WRITTEN ON July 16th, 2005 BY William Heath AND STORED IN Online Maps

Three months ago Stef* was freaking out about the Google maps explosion, we saw the Chicago crime map and Tom F came up with the idea we should run an Ideal Government competition to see who could hack what using public sector data and Google maps.

I’d just written up the rubric when we heard Google issued a “cease and desist” notice on a map hacker. Then the whole ID card nonsense erupted and we were drenched in lies, damned lies, the excellent dancing dog, and discussion about LSE’s sane and technically robust piece of work.

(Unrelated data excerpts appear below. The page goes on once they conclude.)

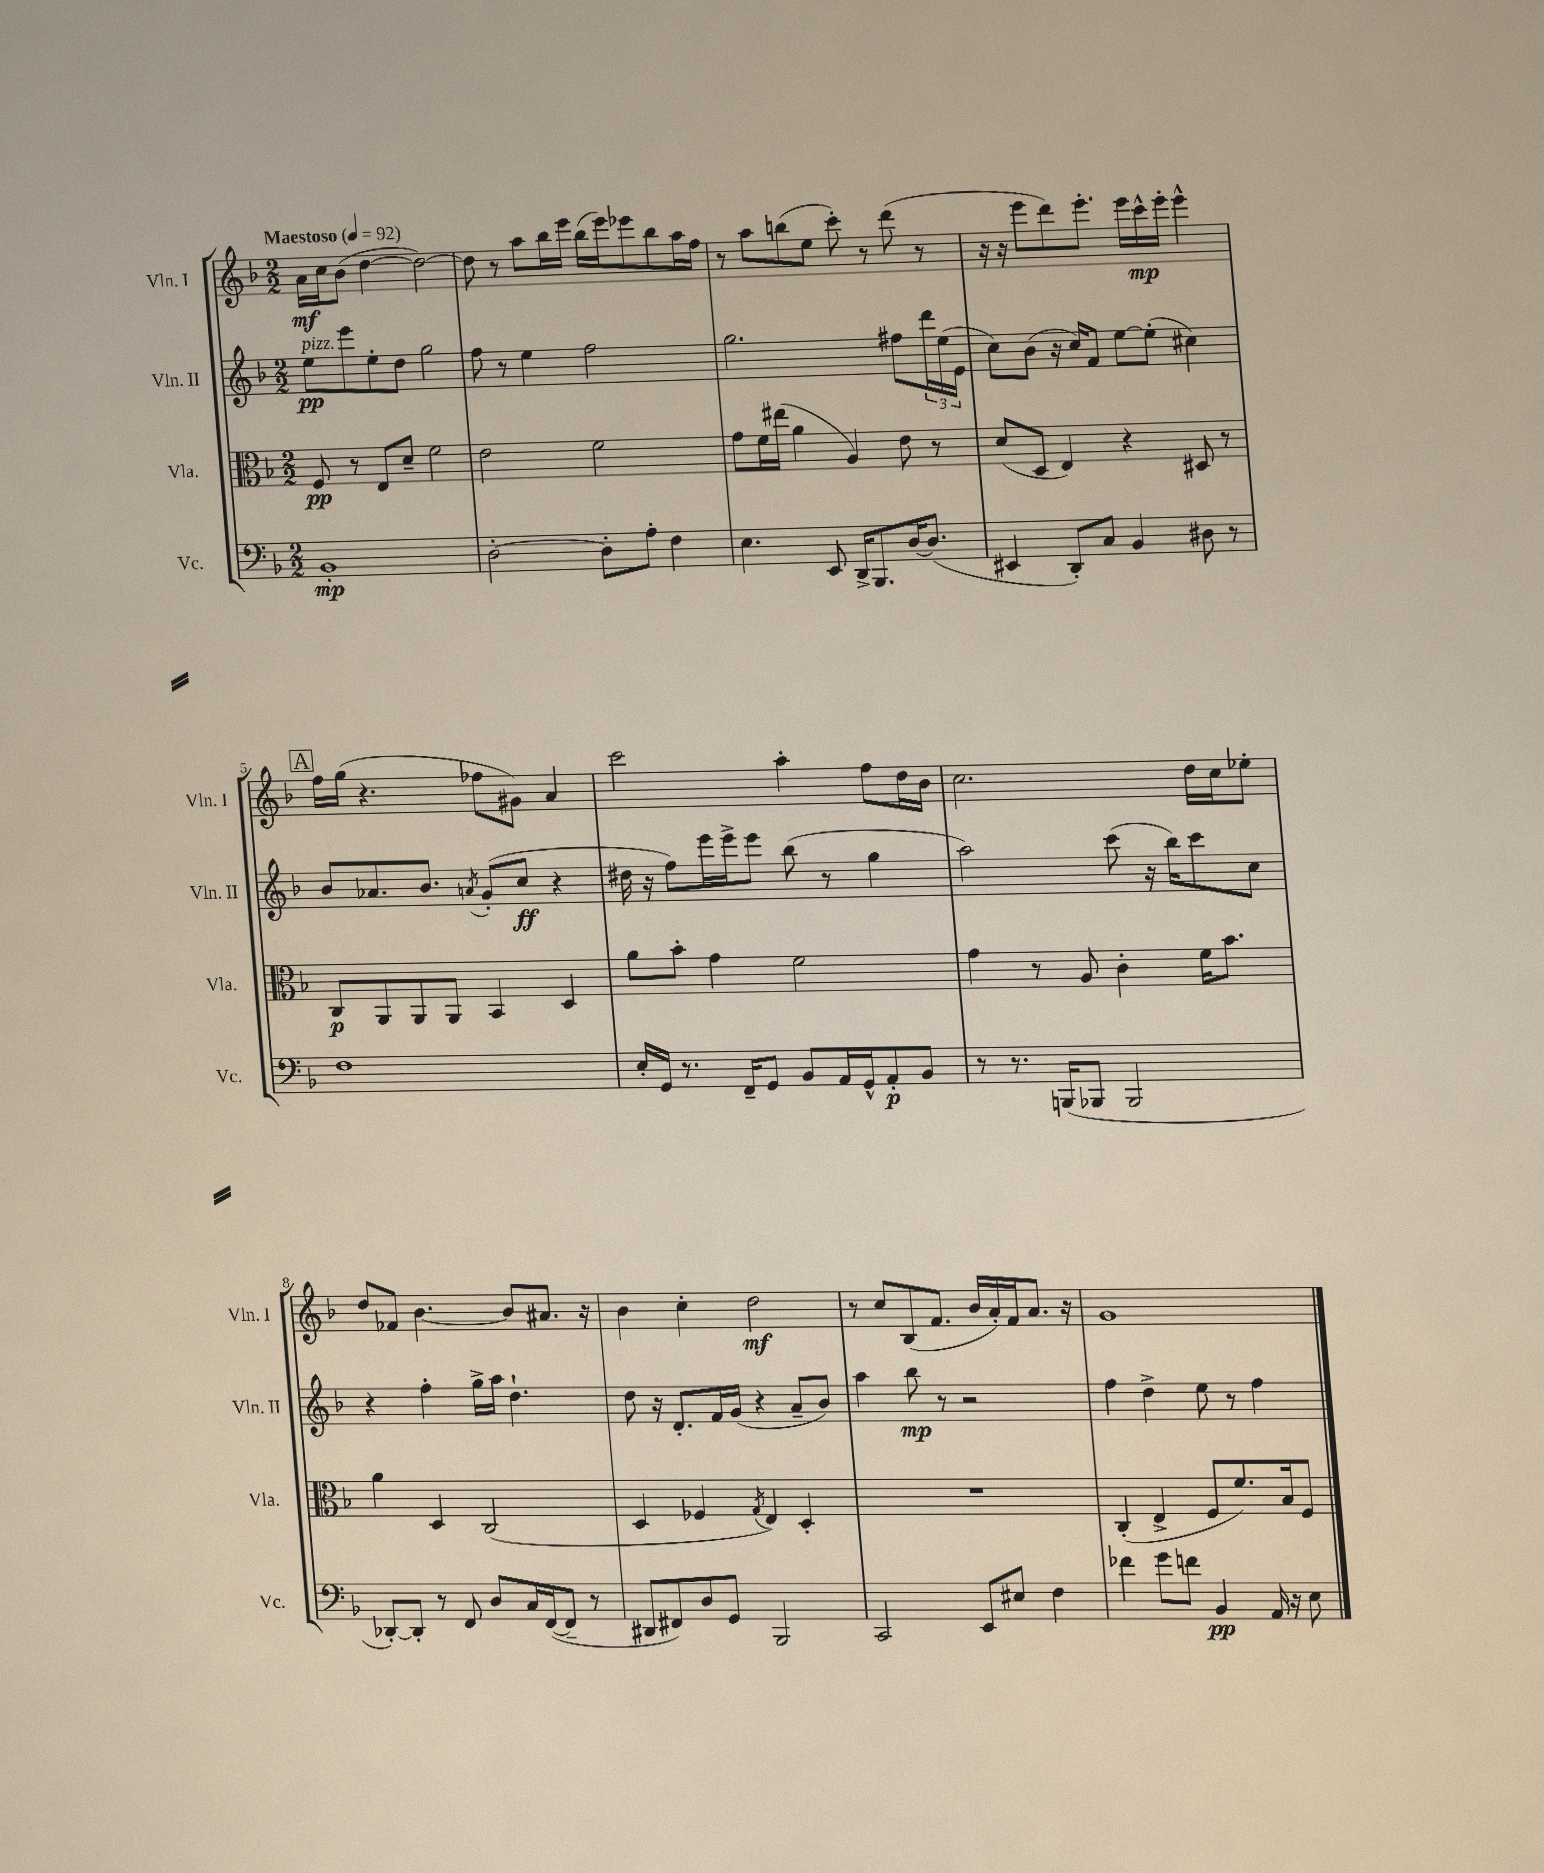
<<
\new StaffGroup <<
\new Staff = "s0" \with { instrumentName = "Vln. I" shortInstrumentName = "Vln. I" } {
    \clef treble \key f \major \numericTimeSignature \time 2/2 \tempo "Maestoso" 4 = 92
    a'16\mf c''16 bes'8( d''4~ d''2~) |
    d''8 r8 a''8 bes''16 e'''16 bes''16( e'''16) ees'''8 bes''8 a''16 f''16 |
    r8 a''8 b''8( e''8 c'''8-.) r8 d'''8( r8 |
    r16 r16 e'''8 d'''8) e'''8.-. e'''16 c'''16-^\mp e'''16-. e'''4-^ |
    \mark \markup { \box "A" } f''16 g''16( r4. fes''8 gis'8) a'4 |
    c'''2 a''4-. f''8 d''16 bes'16 |
    c''2. d''16 c''16 ees''8-. |
    d''8 fes'8 bes'4.~ bes'8 ais'8. r16 |
    bes'4 c''4-. d''2\mf |
    r8 c''8 bes8( f'8. bes'16 a'16-.) f'16 a'8. r16 |
    g'1 \bar "|." |
}
\new Staff = "s1" \with { instrumentName = "Vln. II" shortInstrumentName = "Vln. II" } {
    \clef treble \key f \major \numericTimeSignature \time 2/2
    e''8\pp^\markup { \italic "pizz." } e'''8 e''8-. d''8 g''2 |
    f''8 r8 e''4 f''2 |
    g''2. fis''8 \tuplet 3/2 { d'''16 e''16( e'16 } |
    c''8) bes'8( r16 c''16) f'8 e''8~ e''8-.( cis''4) |
    \mark \markup { \box "A" } bes'8 aes'8. bes'8. \acciaccatura { a'8 } g'8-.( c''8\ff r4 |
    dis''16 r16 f''8) e'''16 e'''16-> e'''8 bes''8( r8 g''4 |
    a''2) c'''8( r16 bes''16) c'''8 c''8 |
    r4 f''4-. g''16-> a''16 d''4.-! |
    d''8 r16 d'8.-. f'16 g'16( r4 a'8-- bes'8) |
    a''4 bes''8\mp r8 r2 |
    f''4 d''4-> e''8 r8 f''4 \bar "|." |
}
\new Staff = "s2" \with { instrumentName = "Vla." shortInstrumentName = "Vla." } {
    \clef alto \key f \major \numericTimeSignature \time 2/2
    f8\pp r8 e8 d'8-- f'2 |
    e'2 f'2 |
    g'8 f'16 eis''16( a'4 a4) e'8 r8 |
    d'8( d8 e4) r4 dis8 r8 |
    \mark \markup { \box "A" } c8\p a,8 a,8 a,8 bes,4 d4 |
    a'8 bes'8-. g'4 f'2 |
    g'4 r8 a8 c'4-. f'16 bes'8. |
    a'4 d4 c2( |
    d4 fes4 \acciaccatura { g8 } e4) d4-. |
    R1 |
    c4-.( e4-> f8 f'8.) bes16 f8 \bar "|." |
}
\new Staff = "s3" \with { instrumentName = "Vc." shortInstrumentName = "Vc." } {
    \clef bass \key f \major \numericTimeSignature \time 2/2
    bes,1-.\mp |
    d2~-. d8-. a8-. f4 |
    e4. e,8 d,16-> bes,,8. d16~ d8.( |
    eis,4 d,8-.) c8 bes,4 dis8 r8 |
    \mark \markup { \box "A" } f1 |
    e16-. g,16 r8. f,16-- g,8 bes,8 a,16 g,16-^ a,8-.\p bes,8 |
    r8 r8. b,,16( bes,,8 bes,,2 |
    des,8~-.) des,8-. r8 f,8 d8 c16 f,16~( f,8-- r8 |
    dis,8 fis,8) d8 g,8 bes,,2 |
    c,2 e,8 eis8 f4 |
    fes'4 g'8 f'8 bes,4\pp a,16 r16 e8 \bar "|." |
}
>>
>>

Anyway, now Google now says anyone can use the Google maps API for free services for now, so the Ideal Gov competition is back on, and it’ll run for the whole silly season ie until end Aug.

I wondered as a prize whether to get some old-style Ordnance Survey maps, before they became obsolete. That got me wondering what the Ordnance Survey made of this shoal of Googling pirhanafish swarming through its waters. I know their role in how on-line mapping emerges has been controversial for years, because as an agency and trading fund they’ve got a business to run and publicly funded mapping data is their key asset.

So I wrote to Vanessa Lawrence, OS chief exec, and got a nice reply with a day or so, and she agreed to provide five OS Select maps as prizes. So I hope we get some entries! I can’t do them myself, not knowing my API from my elbow.

The OS thinks the whole Google web-services deveopment is great, she says, as it will help to grow the market in geographic information.

Enabling user access to web mapping functionality via an API is the latest innovation of the growth in web mapping. The true innovation here is the ability to add value and that will certainly help to foster the developer network around mapping.

Well, yes indeed.

With regard to people using an Ordnance Survey map interface, you can of course download and print free extracts of Ordnance Survey mapping from our Get-a-map service – www.ordnancesurvey.co.uk/getamap – but we are very clear that our key focus is the provision of data and not applications. We collect, maintain and supply the underpinning geographic reference framework for a wide range of map-based search engines and imaginative solutions developing in the marketplace.

She then points out a number of services available via their partner channel, which I’ve listed in the blogroll. I tried Get-a-map – it seems to work just fine.

Anyway, the intervening weeks have seen massive upsurge in Google-maps-based activity – see this lot, for example. Let’s try to make sense of it all, see what questions it begs, and ask them.*incidentally Stef has a small category called “Friends” on his blog, but he puts me in one called “Archive”. Man, the web can be harsh.